Basel III, Ministry of Defence spending cuts and why Chicken Shack needs auto-enrolment pensions all became relevant to the latest The View from The Bridge debate: Rule Britannia? Is Britain still a good place to do business?
Bill Robinson, one the most respected economists in the UK and a former advisor to a former Chancellor (Ken Clarke) kicked off the debate. The chairman of economics and regulation at KPMG said there were four headwinds holding back business growth in the UK:
1) Banks not lending. However, he said this wasn’t entirely their fault as £60bn has been wiped off their British banks’ balance sheets by loan losses and the new Basel III capital requirements are making it harder for them to lend;
2) Real incomes are falling and are lower that they were seven years ago, while people are saving more, with the savings ratio soaring from just 2% to and all time high of 8%;
3) Public sector spending is falling as a result of the Chancellor’s action to reduce the deficit;
4) The Eurozone crisis. Foreign investors worry that Europe is not sorting out its problems and this had a major knock on effect on the UK.

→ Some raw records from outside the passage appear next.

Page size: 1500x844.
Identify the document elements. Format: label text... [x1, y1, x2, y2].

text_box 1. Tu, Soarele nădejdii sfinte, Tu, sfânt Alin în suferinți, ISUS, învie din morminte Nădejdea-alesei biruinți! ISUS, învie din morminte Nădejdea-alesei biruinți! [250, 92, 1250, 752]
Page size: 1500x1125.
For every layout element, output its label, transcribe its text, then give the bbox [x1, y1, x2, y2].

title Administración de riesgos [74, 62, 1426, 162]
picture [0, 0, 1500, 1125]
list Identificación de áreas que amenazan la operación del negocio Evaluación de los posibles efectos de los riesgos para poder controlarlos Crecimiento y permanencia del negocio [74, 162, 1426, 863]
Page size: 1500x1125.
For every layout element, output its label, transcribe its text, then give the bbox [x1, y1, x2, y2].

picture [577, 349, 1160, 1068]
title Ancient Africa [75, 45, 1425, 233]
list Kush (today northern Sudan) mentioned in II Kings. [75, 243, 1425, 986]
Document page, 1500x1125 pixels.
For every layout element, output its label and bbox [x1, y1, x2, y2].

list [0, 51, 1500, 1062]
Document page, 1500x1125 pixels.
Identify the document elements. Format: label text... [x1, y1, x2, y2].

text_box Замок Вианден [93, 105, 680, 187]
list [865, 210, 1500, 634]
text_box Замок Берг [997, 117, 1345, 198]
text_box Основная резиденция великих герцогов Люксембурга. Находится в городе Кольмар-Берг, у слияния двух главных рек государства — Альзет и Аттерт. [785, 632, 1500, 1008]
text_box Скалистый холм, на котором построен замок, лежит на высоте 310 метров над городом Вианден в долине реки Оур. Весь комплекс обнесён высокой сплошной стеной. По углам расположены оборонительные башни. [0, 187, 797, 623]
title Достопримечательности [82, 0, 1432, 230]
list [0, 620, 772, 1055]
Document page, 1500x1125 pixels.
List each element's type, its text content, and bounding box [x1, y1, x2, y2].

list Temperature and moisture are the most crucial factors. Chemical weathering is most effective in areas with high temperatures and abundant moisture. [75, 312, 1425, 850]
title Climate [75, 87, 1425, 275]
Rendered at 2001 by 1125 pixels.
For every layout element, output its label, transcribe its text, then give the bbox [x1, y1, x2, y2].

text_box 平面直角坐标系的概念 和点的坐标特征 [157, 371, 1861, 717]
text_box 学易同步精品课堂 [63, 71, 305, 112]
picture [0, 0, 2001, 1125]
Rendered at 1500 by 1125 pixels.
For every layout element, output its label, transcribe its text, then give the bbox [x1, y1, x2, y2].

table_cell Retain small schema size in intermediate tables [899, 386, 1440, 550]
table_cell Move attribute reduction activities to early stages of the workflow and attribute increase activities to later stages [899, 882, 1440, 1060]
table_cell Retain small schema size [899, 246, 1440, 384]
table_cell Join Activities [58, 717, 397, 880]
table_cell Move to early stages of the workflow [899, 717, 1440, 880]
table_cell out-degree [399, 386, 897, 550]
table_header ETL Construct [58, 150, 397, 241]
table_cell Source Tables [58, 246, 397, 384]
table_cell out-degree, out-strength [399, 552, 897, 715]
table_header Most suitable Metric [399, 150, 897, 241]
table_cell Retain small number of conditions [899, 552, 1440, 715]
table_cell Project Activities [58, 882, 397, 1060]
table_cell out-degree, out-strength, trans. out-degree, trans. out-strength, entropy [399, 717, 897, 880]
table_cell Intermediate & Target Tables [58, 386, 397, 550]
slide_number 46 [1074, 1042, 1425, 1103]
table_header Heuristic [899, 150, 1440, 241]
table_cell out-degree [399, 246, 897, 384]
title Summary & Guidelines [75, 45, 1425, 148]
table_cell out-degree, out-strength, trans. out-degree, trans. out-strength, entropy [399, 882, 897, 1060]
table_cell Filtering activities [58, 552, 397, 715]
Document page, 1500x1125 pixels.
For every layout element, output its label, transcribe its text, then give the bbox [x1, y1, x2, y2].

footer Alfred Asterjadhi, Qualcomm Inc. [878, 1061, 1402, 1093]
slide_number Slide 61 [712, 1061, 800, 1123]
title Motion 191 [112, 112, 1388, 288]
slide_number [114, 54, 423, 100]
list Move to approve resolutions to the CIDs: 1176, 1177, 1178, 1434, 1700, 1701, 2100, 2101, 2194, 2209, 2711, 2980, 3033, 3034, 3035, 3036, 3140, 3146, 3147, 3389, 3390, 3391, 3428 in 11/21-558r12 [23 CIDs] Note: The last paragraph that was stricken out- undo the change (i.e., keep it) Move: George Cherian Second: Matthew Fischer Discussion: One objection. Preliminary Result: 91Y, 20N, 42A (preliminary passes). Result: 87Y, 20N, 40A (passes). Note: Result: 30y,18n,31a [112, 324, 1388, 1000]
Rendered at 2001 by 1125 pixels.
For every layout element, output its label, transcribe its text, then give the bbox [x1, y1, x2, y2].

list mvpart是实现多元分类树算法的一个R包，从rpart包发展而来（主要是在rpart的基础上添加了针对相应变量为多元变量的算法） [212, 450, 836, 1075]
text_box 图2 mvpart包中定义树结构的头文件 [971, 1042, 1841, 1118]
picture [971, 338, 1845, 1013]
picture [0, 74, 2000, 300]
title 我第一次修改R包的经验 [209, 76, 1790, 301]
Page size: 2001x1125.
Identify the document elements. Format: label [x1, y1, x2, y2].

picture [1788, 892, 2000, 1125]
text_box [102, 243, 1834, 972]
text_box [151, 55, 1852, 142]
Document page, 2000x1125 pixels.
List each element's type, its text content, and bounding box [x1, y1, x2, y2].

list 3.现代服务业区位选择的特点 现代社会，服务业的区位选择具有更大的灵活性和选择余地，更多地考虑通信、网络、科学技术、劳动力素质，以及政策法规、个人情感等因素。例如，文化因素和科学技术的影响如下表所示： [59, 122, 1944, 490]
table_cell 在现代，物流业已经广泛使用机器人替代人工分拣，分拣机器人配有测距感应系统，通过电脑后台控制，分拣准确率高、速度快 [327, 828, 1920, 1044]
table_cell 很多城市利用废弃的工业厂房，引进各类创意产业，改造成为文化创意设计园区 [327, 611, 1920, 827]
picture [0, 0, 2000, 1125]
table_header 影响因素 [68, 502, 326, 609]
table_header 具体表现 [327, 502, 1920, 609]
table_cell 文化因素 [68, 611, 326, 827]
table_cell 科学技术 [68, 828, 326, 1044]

Sir Andrew Cahn, vice chairman of Nomura International and former head of UK Trade & Investment agreed strongly with many of these points. He pointed to the experience of companies he works with – US defence contractor General Dynamics, Chinese IT giant Huawei and, of course, Nomura from Japan, highlighted UK Government spending and the Eurozone crisis as major disincentives to investing in Britain.
However, Sir Andrew did say the UK was still the most open economy in the world and one of the most attractive places to invest, even if it was dropping down the league table from second behind the US to around fifth or sixth according to most measures. Major issues that are pushing the UK in the wrong direction are its immigration policy – which is deterring people with the sorts of skills and capital that have made Britain great in the past – a serious skills shortage and a the burden of regulations, especially gold plating of regulation that come from the European Commission.
Ian King, business editor of The Times, agreed that the UK’s openness encouraged investment from abroad – he pointed to the £5bn RWE has spent on UK energy infrastructure, the massive investment EDF is making in nuclear power and the fact that most of the bidders for the Docklands Light Railway renewal contract are from overseas. However he was concerned that – despite Brtish business holding an estimated £700bn of cash on their balance sheets – some of the UK’s biggest companies are now investing more heavily abroad than in the UK.
He also pointed out how tough it was for small businesses, with not only bank finance being tough but regulation making their lives more difficult. For example, he said that new auto-enrolment rules for pensions meant that the local outlet of Chicken Shack would have to offer its staff workplace pensions. Small business people, he argued, hardly have any time to merely run and grow their businesses.
A packed audience then debated key issues such as planning, UK market confidence and the potential nationalisation of Royal Bank of Scotland, which was dismissed with the comment “how could you suggest that only the day after Lady Thatcher’s funeral”.
The consensus was the UK is still a good place to do business, but not as good as it used to be. We shouldn’t rest on our laurels.